De 'Waterwolf' maakte een geruchtmakend slachtoffer op 7 januari 1629 toen Frederik Hendrik van de Palts, de oudste zoon van Frederik V van de Palts, verdronk op een boottocht van Den Haag naar Amsterdam. Zij waren op weg gegaan om de door Piet Hein op de Spanjaarden buitgemaakte zilverschat in Amsterdam te bezichtigen, maar kwamen terecht in een hevige storm. Het schip verging en er verdronken vier opvarenden. Frederik V overleefde ternauwernood zelf de storm.

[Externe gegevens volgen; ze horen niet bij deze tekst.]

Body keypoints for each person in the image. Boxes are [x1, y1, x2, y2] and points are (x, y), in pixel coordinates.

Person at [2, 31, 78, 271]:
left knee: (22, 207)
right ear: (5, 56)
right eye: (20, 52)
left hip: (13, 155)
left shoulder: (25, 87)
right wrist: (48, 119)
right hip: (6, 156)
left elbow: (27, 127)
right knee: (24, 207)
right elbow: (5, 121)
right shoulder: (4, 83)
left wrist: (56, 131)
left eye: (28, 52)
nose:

Plannen tot droogmaking Al in de 17e eeuw werden, onder andere door Jan Adriaenszoon Leeghwater, plannen gemaakt om het Haarlemmermeer droog te malen. In 1641 publiceerde Leeghwater zijn Haarlemmermeer-boek. Hiervoor zouden circa 200 poldermolens nodig zijn geweest. Tegen deze plannen bestond echter sterke oppositie. Zo wilde Leiden zijn lucratieve visrechten niet kwijt en lag Haarlem dwars omdat het fors verdiende aan de scheepvaart; het transportmiddel bij uitstek in het drassige Holland. Daarnaast ontbraken de middelen en was er weinig vertrouwen in de technische haalbaarheid van een droogmakerij op deze schaal. Eind 1836 hadden twee stormen het water tot de poorten van Leiden en Amsterdam opgejaagd, waarna koning Willem I in 1837 besloot dat het meer moest worden drooggemalen. Bij Koninklijk Besluit van 1 augustus werd een commissie belast met het maken van een ontwerp voor de droogmaking. Dit ontwerp liet even op zich wachten; pas toen in 1839 Amsterdam en Leiden weer te kampen hadden met overlast kwam er schot in de zaak. Voor het graven van de Ringvaart en de bedijking zette jonkheer Frederik van de Poll in mei 1840 bij Hillegom de eerste spade in de grond. Na acht jaar graven was het meer volledig afgesloten door een ringdijk van 59,5 km lengte en 0,70 tot 1,70 m hoogte.

De droogmakerij Inmiddels was besloten de droogmaking volledig met stoomkracht te verrichten: een unicum in die tijd, want tot dan werden vooral windmolens gebruikt. De bedoeling was de benodigde machines in Nederland te laten bouwen, maar de laagste Nederlandse inschrijver zat veertig procent boven die uit het buitenland, en zo kreeg een Engels bedrijf de opdracht. In 1845 werd eerst een proefstoomtuig gebouwd, het Gemaal De Leeghwater (bij de Kaag), dat in 1848 begon met het droogmalen. In 1849 werden de andere twee stoomgemalen in gebruik genomen: Gemaal De Cruquius (bij Heemstede) en Gemaal De Lynden (bij Osdorp). De gemalen werden vernoemd naar personen die initiatieven hadden genomen tot droogmaking (Nicolaus Cruquius en Frans Godard baron van Lynden van Hemmen). Uiteindelijk viel het meer op 1 juli 1852 droog. In de jaren daarna werd het nieuwe land ontgonnen. De grond bracht 8 miljoen gulden op, de kosten van de droogmaking bedroegen 14,5 miljoen. Het verschil werd in de jaren daarna via grondbelasting goedgemaakt. De kopers bestonden vooral uit rijke lieden uit de grote steden, die grond vervolgens aan boeren verpachtten. De 20 km lange Hoofdvaart verbindt Gemaal De Lynden in het noorden met Gemaal De Leeghwater in het zuiden van de polder.